Enrico VI morì nel 1197 e gli successe il figlio Federico II, che mostrò alternativamente stima e diffidenza verso Bari. Nel 1215 infatti riconobbe la chiesa di S. Nicola come sua speciale cappella e le concesse una serie di privilegi. Nel 1233 ordinò la fortificazione del castello e ne curò il restauro e la custodia. Nel 1234 istituì a Bari una fiera e successivamente intraprese i lavori di costruzione del nuovo porto di S. Cataldo. Evidentemente l’imperatore riconosceva l’importanza commerciale della città, soprattutto nei traffici verso l’Oriente. Tuttavia lo storico Beatillo attesta di un epigramma ingiurioso che Federico avrebbe dedicato alla città, nel quale chiama i baresi “gente infida”.
Dopo la morte di Federico si avvicendarono Corrado I (1250-1254), Corradino (1254-1258) e Manfredi (1258-1266). Durante la dominazione sveva l’importanza mercantile di Bari fu grandissima e la città dovette essere rinomata per le sue ricchezze.
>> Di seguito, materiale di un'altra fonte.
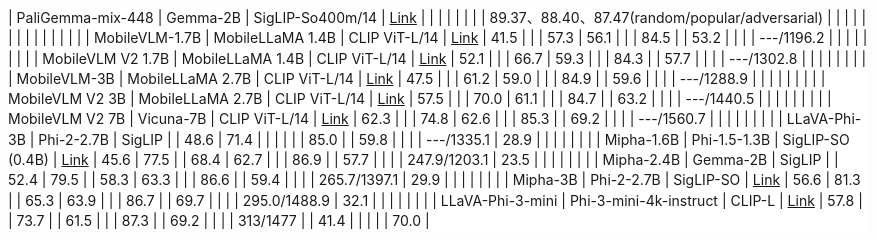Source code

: |             PaliGemma-mix-448              |                           Gemma-2B                           |                       SigLIP-So400m/14                       |  [Link](https://huggingface.co/google/paligemma-3b-mix-448)  |         |        |           |               |       |        |            | 89.37、88.40、87.47(random/popular/adversarial) |                  |       |        |           |             |              |        |          |           |           |           |           |           |
|               MobileVLM-1.7B               |                       MobileLLaMA 1.4B                       |                        CLIP ViT-L/14                         |      [Link](https://huggingface.co/mtgv/MobileVLM-1.7B)      |  41.5   |        |           |     57.3      | 56.1  |        |            |                      84.5                       |                  | 53.2  |        |           |             |  ---/1196.2  |        |          |           |           |           |           |           |
|             MobileVLM V2 1.7B              |                       MobileLLaMA 1.4B                       |                        CLIP ViT-L/14                         |    [Link](https://huggingface.co/mtgv/MobileVLM_V2-1.7B)     |  52.1   |        |           |     66.7      | 59.3  |        |            |                      84.3                       |                  | 57.7  |        |           |             |  ---/1302.8  |        |          |           |           |           |           |           |
|                MobileVLM-3B                |                       MobileLLaMA 2.7B                       |                        CLIP ViT-L/14                         |       [Link](https://huggingface.co/mtgv/MobileVLM-3B)       |  47.5   |        |           |     61.2      | 59.0  |        |            |                      84.9                       |                  | 59.6  |        |           |             |  ---/1288.9  |        |          |           |           |           |           |           |
|              MobileVLM V2 3B               |                       MobileLLaMA 2.7B                       |                        CLIP ViT-L/14                         |     [Link](https://huggingface.co/mtgv/MobileVLM_V2-3B)      |  57.5   |        |           |     70.0      | 61.1  |        |            |                      84.7                       |                  | 63.2  |        |           |             |  ---/1440.5  |        |          |           |           |           |           |           |
|              MobileVLM V2 7B               |                          Vicuna-7B                           |                        CLIP ViT-L/14                         |     [Link](https://huggingface.co/mtgv/MobileVLM_V2-7B)      |  62.3   |        |           |     74.8      | 62.6  |        |            |                      85.3                       |                  | 69.2  |        |           |             |  ---/1560.7  |        |          |           |           |           |           |           |
|                LLaVA-Phi-3B                |                          Phi-2-2.7B                          |                            SigLIP                            |                                                              |  48.6   |  71.4  |           |               |       |        |            |                      85.0                       |                  | 59.8  |        |           |             |  ---/1335.1  |  28.9  |          |           |           |           |           |           |
|                 Mipha-1.6B                 |                         Phi-1.5-1.3B                         |                       SigLIP-SO (0.4B)                       |   [Link](https://huggingface.co/zhumj34/Mipha-phi1_5-1.6B)   |  45.6   |  77.5  |           |     68.4      | 62.7  |        |            |                      86.9                       |                  | 57.7  |        |           |             | 247.9/1203.1 |  23.5  |          |           |           |           |           |           |
|                 Mipha-2.4B                 |                           Gemma-2B                           |                            SigLIP                            |                                                              |  52.4   |  79.5  |           |     58.3      | 63.3  |        |            |                      86.6                       |                  | 59.4  |        |           |             | 265.7/1397.1 |  29.9  |          |           |           |           |           |           |
|                  Mipha-3B                  |                          Phi-2-2.7B                          |                          SigLIP-SO                           |       [Link](https://huggingface.co/zhumj34/Mipha-3B)        |  56.6   |  81.3  |           |     65.3      | 63.9  |        |            |                      86.7                       |                  | 69.7  |        |           |             | 295.0/1488.9 |  32.1  |          |           |           |           |           |           |
|              LLaVA-Phi-3-mini              |                    Phi-3-mini-4k-instruct                    |                            CLIP-L                            |  [Link](https://huggingface.co/xtuner/llava-phi-3-mini-hf)   |  57.8   |        |   73.7    |               | 61.5  |        |            |                      87.3                       |                  | 69.2  |        |           |             |   313/1477   |        |   41.4   |           |           |           |           |   70.0    |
Il poeta Cielo d’Alcamo, in un componimento del XIII secolo, allude alle ricchezze proverbiali di Bari come al non plus ultra dell’opulenza. Era evidentemente il risultato dei traffici che la città intratteneva con l’Oriente.
Appartiene a questo periodo la figura di Schiavo da Bari, mercante, giudice e poeta, nato e vissuto a Bari tra la fine del XII e la prima metà del XIII secolo. L’unica opera che di lui ci rimane è una raccolta di norme di comportamento per il figlio Silvestro. Si ratta di un’interessante fonte sulla vita e la mentalità della società barese dell’epoca. Schiavo esorta il figlio ad essere leale e cortese nel commercio e gli fornisce una serie di consigli e ammonimenti per i suoi viaggi di affari.